§ EXERCISE PROMPT: Retype all of the material exactly, leaving no line out.
---*---
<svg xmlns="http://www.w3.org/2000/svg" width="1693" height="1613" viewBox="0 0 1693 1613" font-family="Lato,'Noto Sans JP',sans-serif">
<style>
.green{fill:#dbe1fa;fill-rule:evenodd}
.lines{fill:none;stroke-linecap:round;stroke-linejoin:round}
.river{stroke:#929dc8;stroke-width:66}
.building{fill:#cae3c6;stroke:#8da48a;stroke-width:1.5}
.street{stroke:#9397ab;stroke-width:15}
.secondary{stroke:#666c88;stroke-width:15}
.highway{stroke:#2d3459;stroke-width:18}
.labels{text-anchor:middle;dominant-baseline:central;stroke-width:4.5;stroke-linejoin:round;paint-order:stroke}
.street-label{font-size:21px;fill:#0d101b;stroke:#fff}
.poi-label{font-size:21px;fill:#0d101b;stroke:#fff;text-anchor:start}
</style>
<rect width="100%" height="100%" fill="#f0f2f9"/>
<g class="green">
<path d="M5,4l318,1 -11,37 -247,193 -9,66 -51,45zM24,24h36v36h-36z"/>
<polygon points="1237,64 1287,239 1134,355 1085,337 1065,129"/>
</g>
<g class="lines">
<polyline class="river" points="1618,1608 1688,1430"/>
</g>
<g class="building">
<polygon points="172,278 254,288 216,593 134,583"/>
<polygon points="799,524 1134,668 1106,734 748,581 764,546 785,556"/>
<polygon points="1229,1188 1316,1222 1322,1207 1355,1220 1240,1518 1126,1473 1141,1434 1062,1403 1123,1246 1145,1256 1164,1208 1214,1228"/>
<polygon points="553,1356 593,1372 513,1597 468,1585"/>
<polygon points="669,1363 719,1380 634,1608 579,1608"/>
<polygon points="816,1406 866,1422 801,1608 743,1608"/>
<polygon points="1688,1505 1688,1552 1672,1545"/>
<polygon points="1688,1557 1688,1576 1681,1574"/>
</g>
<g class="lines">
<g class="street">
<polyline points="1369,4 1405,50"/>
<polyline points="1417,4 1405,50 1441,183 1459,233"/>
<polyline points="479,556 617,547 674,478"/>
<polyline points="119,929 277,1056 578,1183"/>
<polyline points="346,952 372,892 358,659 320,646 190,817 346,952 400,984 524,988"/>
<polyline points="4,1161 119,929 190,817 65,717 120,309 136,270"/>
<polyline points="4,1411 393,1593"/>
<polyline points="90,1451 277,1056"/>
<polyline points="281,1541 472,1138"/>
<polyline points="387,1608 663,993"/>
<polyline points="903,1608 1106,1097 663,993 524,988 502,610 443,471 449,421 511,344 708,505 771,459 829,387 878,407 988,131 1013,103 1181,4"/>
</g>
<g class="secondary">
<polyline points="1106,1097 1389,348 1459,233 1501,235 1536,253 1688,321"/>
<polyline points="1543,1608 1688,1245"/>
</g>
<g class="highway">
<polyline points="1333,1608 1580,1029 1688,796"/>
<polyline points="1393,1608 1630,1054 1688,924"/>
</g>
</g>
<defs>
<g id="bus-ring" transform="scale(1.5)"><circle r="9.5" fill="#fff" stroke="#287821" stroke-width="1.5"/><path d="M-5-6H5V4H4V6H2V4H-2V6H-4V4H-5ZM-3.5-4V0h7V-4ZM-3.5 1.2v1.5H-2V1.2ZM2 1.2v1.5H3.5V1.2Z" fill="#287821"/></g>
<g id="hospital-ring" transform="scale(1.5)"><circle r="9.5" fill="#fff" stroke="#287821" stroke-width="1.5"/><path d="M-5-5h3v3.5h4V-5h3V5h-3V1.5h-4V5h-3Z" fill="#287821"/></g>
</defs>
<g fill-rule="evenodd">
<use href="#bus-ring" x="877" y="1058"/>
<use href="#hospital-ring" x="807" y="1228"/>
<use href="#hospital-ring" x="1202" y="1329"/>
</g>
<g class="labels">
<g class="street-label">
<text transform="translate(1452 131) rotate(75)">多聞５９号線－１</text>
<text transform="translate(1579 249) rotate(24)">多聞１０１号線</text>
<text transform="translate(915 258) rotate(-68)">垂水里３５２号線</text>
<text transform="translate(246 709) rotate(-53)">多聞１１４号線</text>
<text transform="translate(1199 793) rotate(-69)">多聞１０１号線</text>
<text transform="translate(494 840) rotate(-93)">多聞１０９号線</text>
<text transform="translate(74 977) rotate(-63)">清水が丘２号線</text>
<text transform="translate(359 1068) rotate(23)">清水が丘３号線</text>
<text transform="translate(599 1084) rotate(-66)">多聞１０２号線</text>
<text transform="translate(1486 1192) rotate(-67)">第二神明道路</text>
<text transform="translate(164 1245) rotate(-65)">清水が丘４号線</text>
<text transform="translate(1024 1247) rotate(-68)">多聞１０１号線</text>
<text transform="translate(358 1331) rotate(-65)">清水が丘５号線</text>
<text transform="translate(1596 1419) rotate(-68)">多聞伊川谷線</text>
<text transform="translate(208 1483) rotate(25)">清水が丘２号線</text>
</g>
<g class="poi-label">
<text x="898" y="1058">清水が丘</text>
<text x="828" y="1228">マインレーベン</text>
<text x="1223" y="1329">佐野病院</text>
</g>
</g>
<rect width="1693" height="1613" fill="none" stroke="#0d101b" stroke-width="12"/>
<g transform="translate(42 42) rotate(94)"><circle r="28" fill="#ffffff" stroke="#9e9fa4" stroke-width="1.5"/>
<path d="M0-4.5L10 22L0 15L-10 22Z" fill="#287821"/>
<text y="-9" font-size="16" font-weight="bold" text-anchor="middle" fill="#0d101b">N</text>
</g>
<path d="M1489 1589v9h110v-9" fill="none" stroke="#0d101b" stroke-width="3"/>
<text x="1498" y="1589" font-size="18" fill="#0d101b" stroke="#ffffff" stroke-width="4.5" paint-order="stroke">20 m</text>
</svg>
---*---
§ RESPONSE TO THIS EXERCISE:
<svg xmlns="http://www.w3.org/2000/svg" width="1693" height="1613" viewBox="0 0 1693 1613" font-family="Lato,'Noto Sans JP',sans-serif">
<style>
.green{fill:#dbe1fa;fill-rule:evenodd}
.lines{fill:none;stroke-linecap:round;stroke-linejoin:round}
.river{stroke:#929dc8;stroke-width:66}
.building{fill:#cae3c6;stroke:#8da48a;stroke-width:1.5}
.street{stroke:#9397ab;stroke-width:15}
.secondary{stroke:#666c88;stroke-width:15}
.highway{stroke:#2d3459;stroke-width:18}
.labels{text-anchor:middle;dominant-baseline:central;stroke-width:4.5;stroke-linejoin:round;paint-order:stroke}
.street-label{font-size:21px;fill:#0d101b;stroke:#fff}
.poi-label{font-size:21px;fill:#0d101b;stroke:#fff;text-anchor:start}
</style>
<rect width="100%" height="100%" fill="#f0f2f9"/>
<g class="green">
<path d="M5,4l318,1 -11,37 -247,193 -9,66 -51,45zM24,24h36v36h-36z"/>
<polygon points="1237,64 1287,239 1134,355 1085,337 1065,129"/>
</g>
<g class="lines">
<polyline class="river" points="1618,1608 1688,1430"/>
</g>
<g class="building">
<polygon points="172,278 254,288 216,593 134,583"/>
<polygon points="799,524 1134,668 1106,734 748,581 764,546 785,556"/>
<polygon points="1229,1188 1316,1222 1322,1207 1355,1220 1240,1518 1126,1473 1141,1434 1062,1403 1123,1246 1145,1256 1164,1208 1214,1228"/>
<polygon points="553,1356 593,1372 513,1597 468,1585"/>
<polygon points="669,1363 719,1380 634,1608 579,1608"/>
<polygon points="816,1406 866,1422 801,1608 743,1608"/>
<polygon points="1688,1505 1688,1552 1672,1545"/>
<polygon points="1688,1557 1688,1576 1681,1574"/>
</g>
<g class="lines">
<g class="street">
<polyline points="1369,4 1405,50"/>
<polyline points="1417,4 1405,50 1441,183 1459,233"/>
<polyline points="479,556 617,547 674,478"/>
<polyline points="119,929 277,1056 578,1183"/>
<polyline points="346,952 372,892 358,659 320,646 190,817 346,952 400,984 524,988"/>
<polyline points="4,1161 119,929 190,817 65,717 120,309 136,270"/>
<polyline points="4,1411 393,1593"/>
<polyline points="90,1451 277,1056"/>
<polyline points="281,1541 472,1138"/>
<polyline points="387,1608 663,993"/>
<polyline points="903,1608 1106,1097 663,993 524,988 502,610 443,471 449,421 511,344 708,505 771,459 829,387 878,407 988,131 1013,103 1181,4"/>
</g>
<g class="secondary">
<polyline points="1106,1097 1389,348 1459,233 1501,235 1536,253 1688,321"/>
<polyline points="1543,1608 1688,1245"/>
</g>
<g class="highway">
<polyline points="1333,1608 1580,1029 1688,796"/>
<polyline points="1393,1608 1630,1054 1688,924"/>
</g>
</g>
<defs>
<g id="bus-ring" transform="scale(1.5)"><circle r="9.5" fill="#fff" stroke="#287821" stroke-width="1.5"/><path d="M-5-6H5V4H4V6H2V4H-2V6H-4V4H-5ZM-3.5-4V0h7V-4ZM-3.5 1.2v1.5H-2V1.2ZM2 1.2v1.5H3.5V1.2Z" fill="#287821"/></g>
<g id="hospital-ring" transform="scale(1.5)"><circle r="9.5" fill="#fff" stroke="#287821" stroke-width="1.5"/><path d="M-5-5h3v3.5h4V-5h3V5h-3V1.5h-4V5h-3Z" fill="#287821"/></g>
</defs>
<g fill-rule="evenodd">
<use href="#bus-ring" x="877" y="1058"/>
<use href="#hospital-ring" x="807" y="1228"/>
<use href="#hospital-ring" x="1202" y="1329"/>
</g>
<g class="labels">
<g class="street-label">
<text transform="translate(1452 131) rotate(75)">多聞５９号線－１</text>
<text transform="translate(1579 249) rotate(24)">多聞１０１号線</text>
<text transform="translate(915 258) rotate(-68)">垂水里３５２号線</text>
<text transform="translate(246 709) rotate(-53)">多聞１１４号線</text>
<text transform="translate(1199 793) rotate(-69)">多聞１０１号線</text>
<text transform="translate(494 840) rotate(-93)">多聞１０９号線</text>
<text transform="translate(74 977) rotate(-63)">清水が丘２号線</text>
<text transform="translate(359 1068) rotate(23)">清水が丘３号線</text>
<text transform="translate(599 1084) rotate(-66)">多聞１０２号線</text>
<text transform="translate(1486 1192) rotate(-67)">第二神明道路</text>
<text transform="translate(164 1245) rotate(-65)">清水が丘４号線</text>
<text transform="translate(1024 1247) rotate(-68)">多聞１０１号線</text>
<text transform="translate(358 1331) rotate(-65)">清水が丘５号線</text>
<text transform="translate(1596 1419) rotate(-68)">多聞伊川谷線</text>
<text transform="translate(208 1483) rotate(25)">清水が丘２号線</text>
</g>
<g class="poi-label">
<text x="898" y="1058">清水が丘</text>
<text x="828" y="1228">マインレーベン</text>
<text x="1223" y="1329">佐野病院</text>
</g>
</g>
<rect width="1693" height="1613" fill="none" stroke="#0d101b" stroke-width="12"/>
<g transform="translate(42 42) rotate(94)"><circle r="28" fill="#ffffff" stroke="#9e9fa4" stroke-width="1.5"/>
<path d="M0-4.5L10 22L0 15L-10 22Z" fill="#287821"/>
<text y="-9" font-size="16" font-weight="bold" text-anchor="middle" fill="#0d101b">N</text>
</g>
<path d="M1489 1589v9h110v-9" fill="none" stroke="#0d101b" stroke-width="3"/>
<text x="1498" y="1589" font-size="18" fill="#0d101b" stroke="#ffffff" stroke-width="4.5" paint-order="stroke">20 m</text>
</svg>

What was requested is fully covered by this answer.